Problem
Return each entry below word for word, leaving out any image.

Records shown

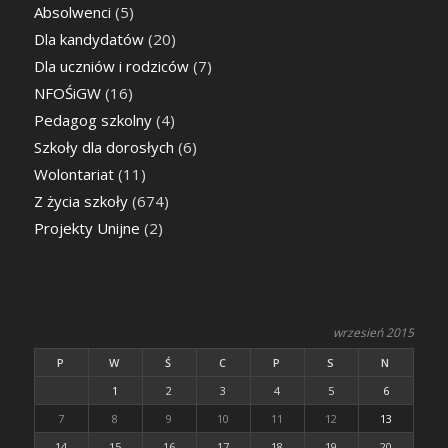
Absolwenci
(5)
Dla kandydatów
(20)
Dla uczniów i rodziców
(7)
NFOŚiGW
(16)
Pedagog szkolny
(4)
Szkoły dla dorosłych
(6)
Wolontariat
(11)
Z życia szkoły
(674)
Projekty Unijne
(2)
wrzesień 2015
P
W
Ś
C
P
S
N
1
2
3
4
5
6
7
8
9
10
11
12
13
14
15
16
17
18
19
20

Exercise solution
Absolwenci
(5)
Dla kandydatów
(20)
Dla uczniów i rodziców
(7)
NFOŚiGW
(16)
Pedagog szkolny
(4)
Szkoły dla dorosłych
(6)
Wolontariat
(11)
Z życia szkoły
(674)
Projekty Unijne
(2)
wrzesień 2015
P
W
Ś
C
P
S
N
1
2
3
4
5
6
7
8
9
10
11
12
13
14
15
16
17
18
19
20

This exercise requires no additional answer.